_PROVIDED DATA_:

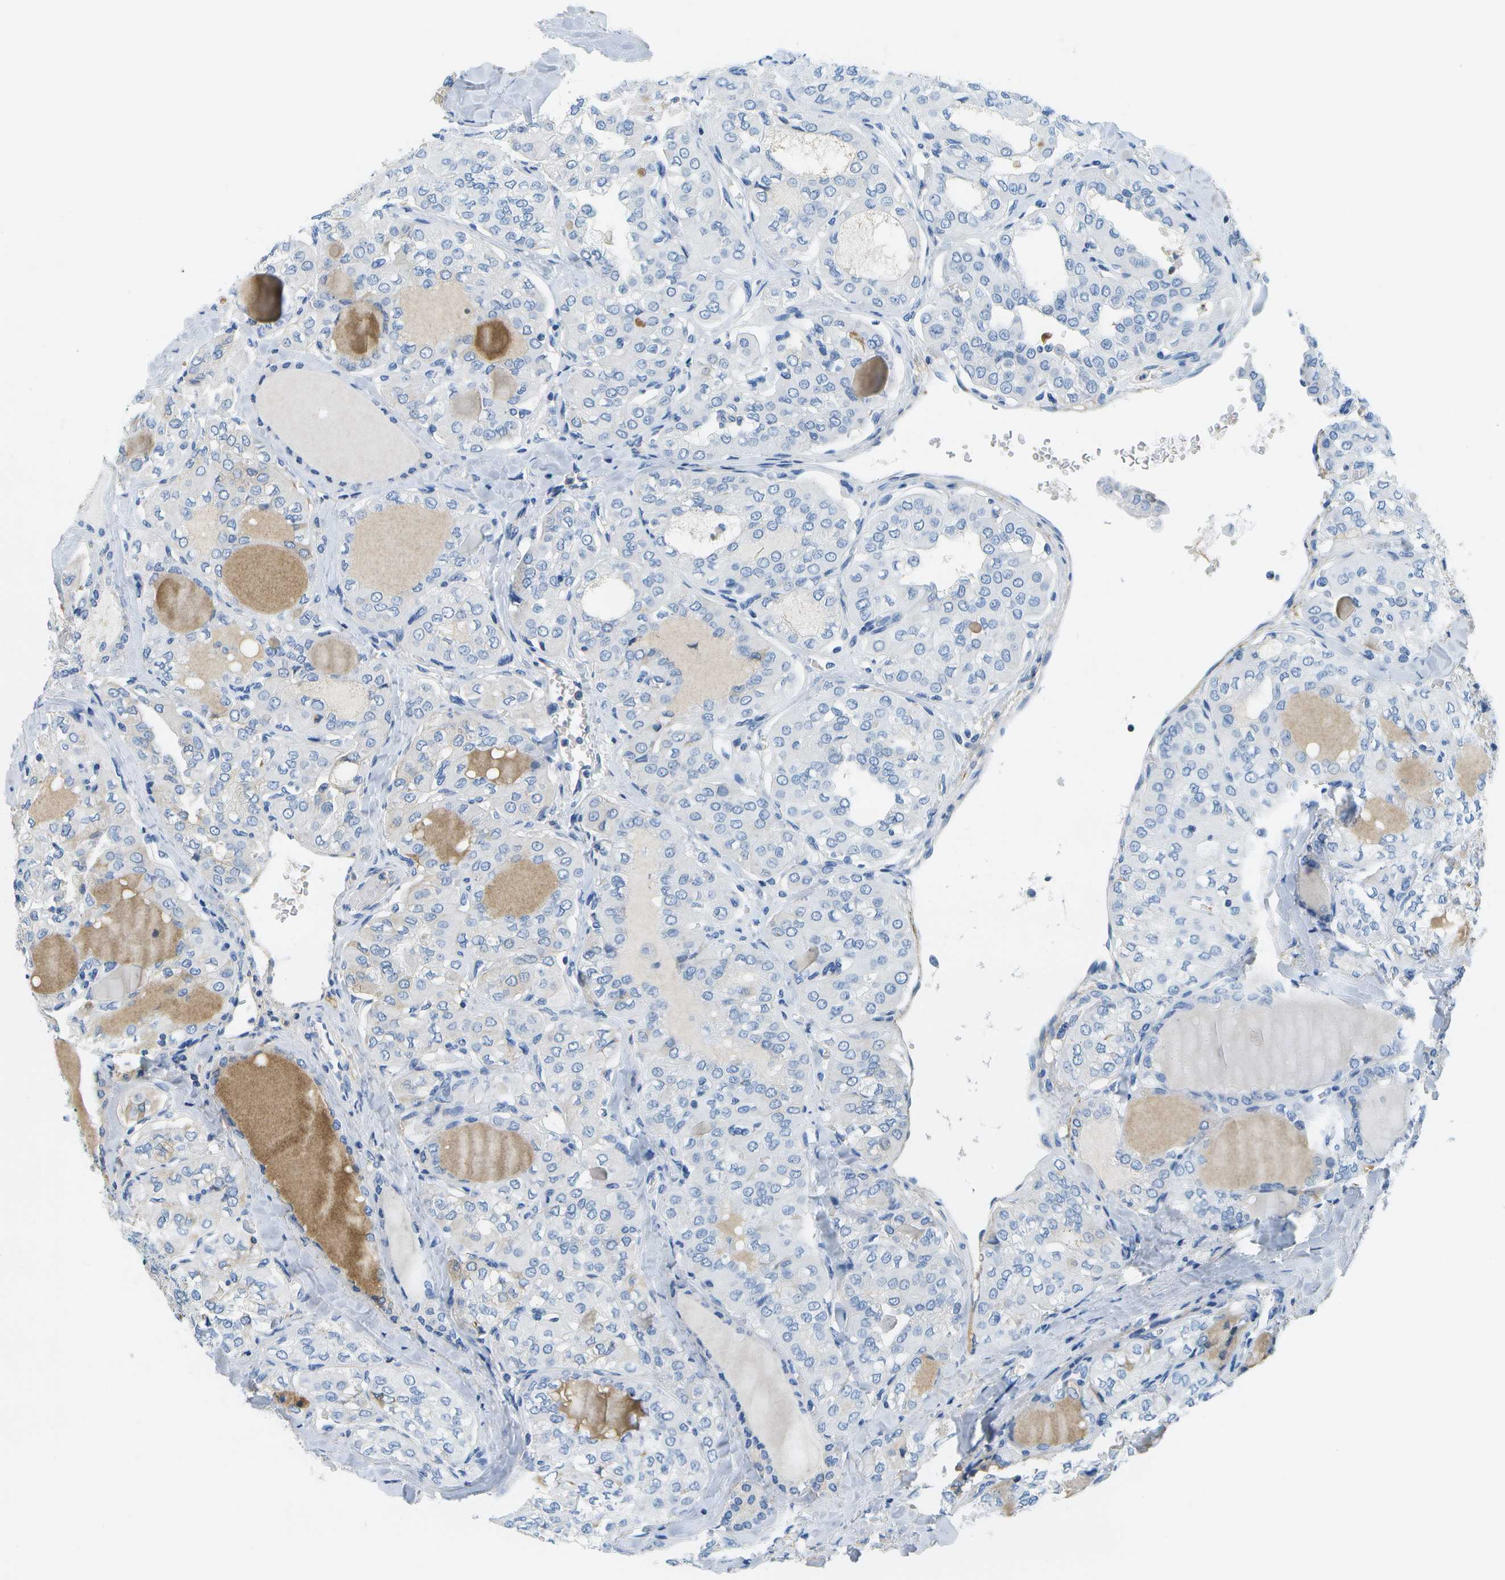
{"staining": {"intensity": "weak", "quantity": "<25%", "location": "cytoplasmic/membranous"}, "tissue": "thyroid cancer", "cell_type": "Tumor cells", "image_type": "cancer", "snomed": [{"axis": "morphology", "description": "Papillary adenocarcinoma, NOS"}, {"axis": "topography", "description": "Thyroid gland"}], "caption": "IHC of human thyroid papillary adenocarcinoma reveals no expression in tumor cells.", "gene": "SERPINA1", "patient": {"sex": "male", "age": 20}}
...
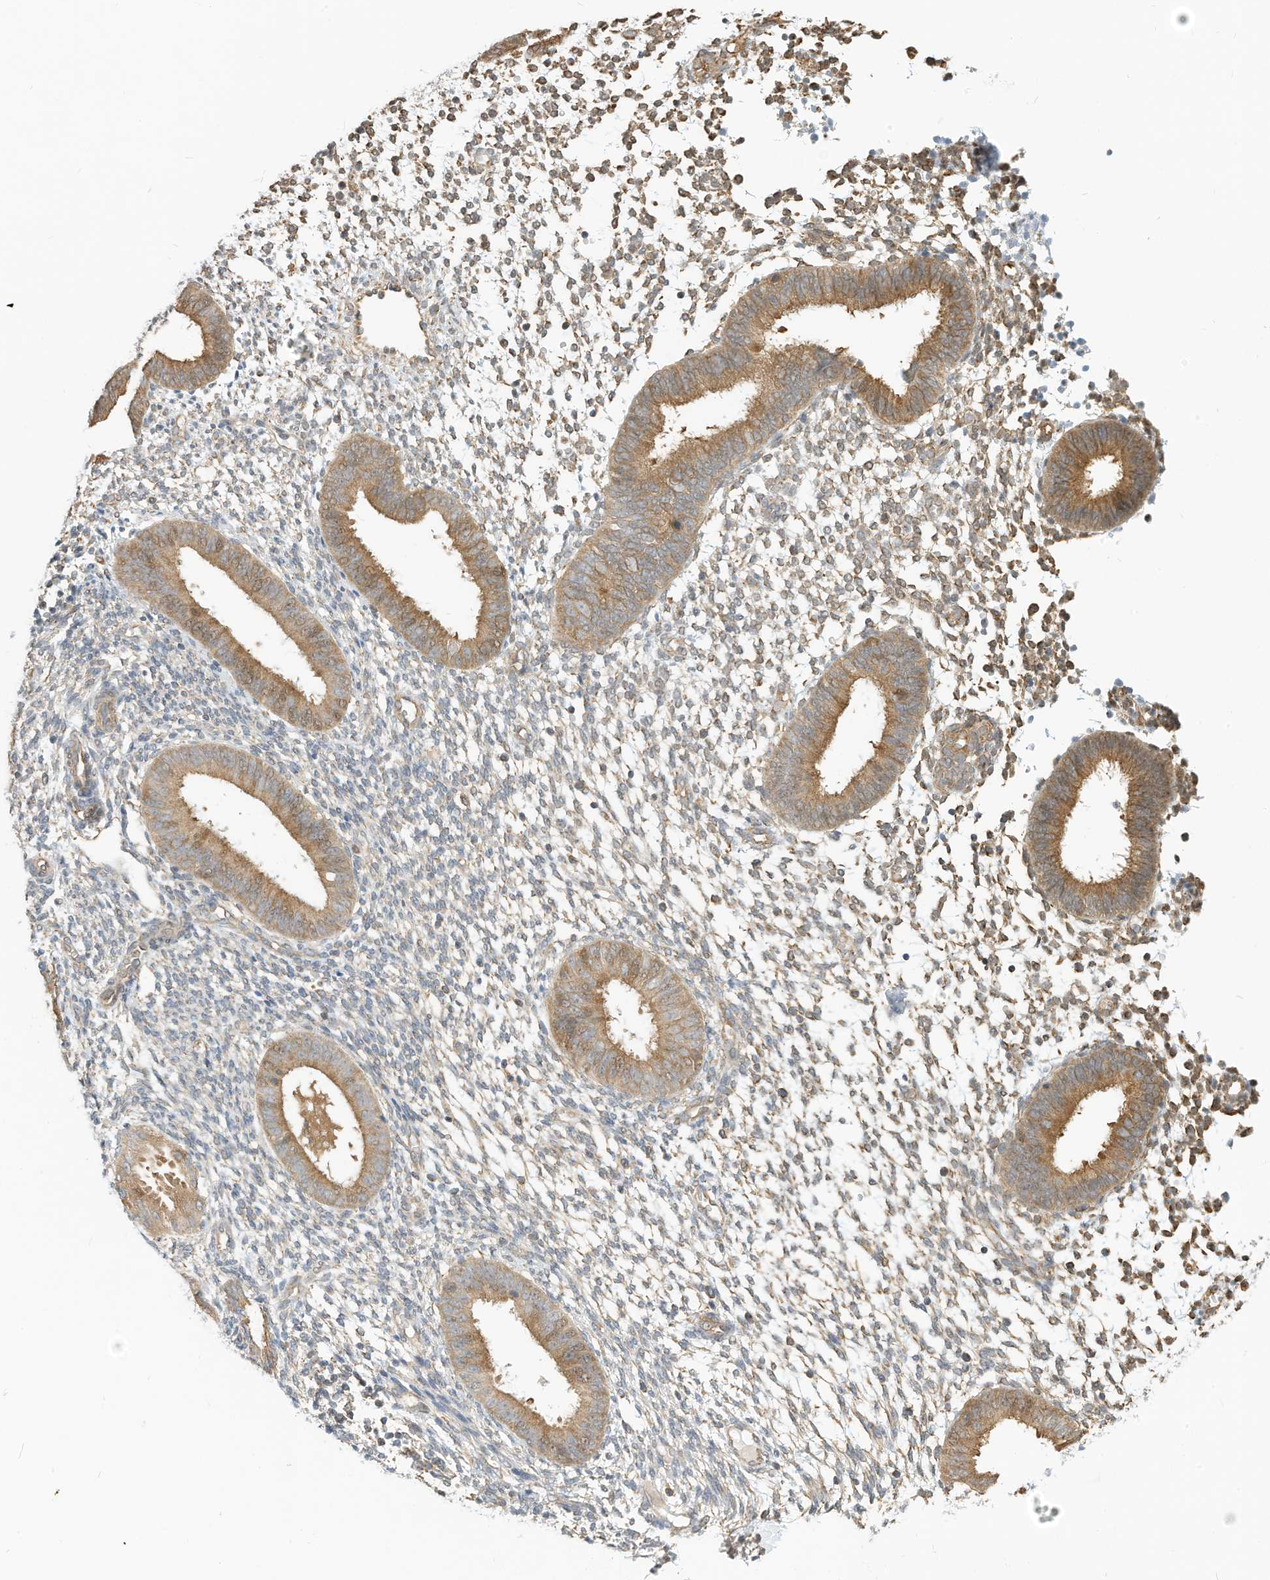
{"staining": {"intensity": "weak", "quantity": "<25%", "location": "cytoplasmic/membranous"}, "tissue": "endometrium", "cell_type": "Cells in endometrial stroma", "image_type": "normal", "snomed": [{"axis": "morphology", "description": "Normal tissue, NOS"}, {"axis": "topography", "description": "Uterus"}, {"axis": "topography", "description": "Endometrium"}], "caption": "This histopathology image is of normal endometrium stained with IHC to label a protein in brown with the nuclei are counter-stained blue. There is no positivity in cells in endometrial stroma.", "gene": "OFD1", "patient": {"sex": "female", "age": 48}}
==
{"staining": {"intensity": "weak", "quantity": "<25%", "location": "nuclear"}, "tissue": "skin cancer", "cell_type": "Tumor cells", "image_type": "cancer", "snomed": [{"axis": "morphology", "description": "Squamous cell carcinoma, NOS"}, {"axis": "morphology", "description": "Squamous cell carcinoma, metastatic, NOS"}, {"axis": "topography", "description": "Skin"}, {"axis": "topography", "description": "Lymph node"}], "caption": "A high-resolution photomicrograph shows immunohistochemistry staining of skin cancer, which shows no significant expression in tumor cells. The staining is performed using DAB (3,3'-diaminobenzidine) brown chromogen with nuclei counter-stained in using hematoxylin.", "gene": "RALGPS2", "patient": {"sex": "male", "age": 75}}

_PROMPT_: State the number of lines above that hold the string "brown", with nothing added.

_SOLUTION_: 2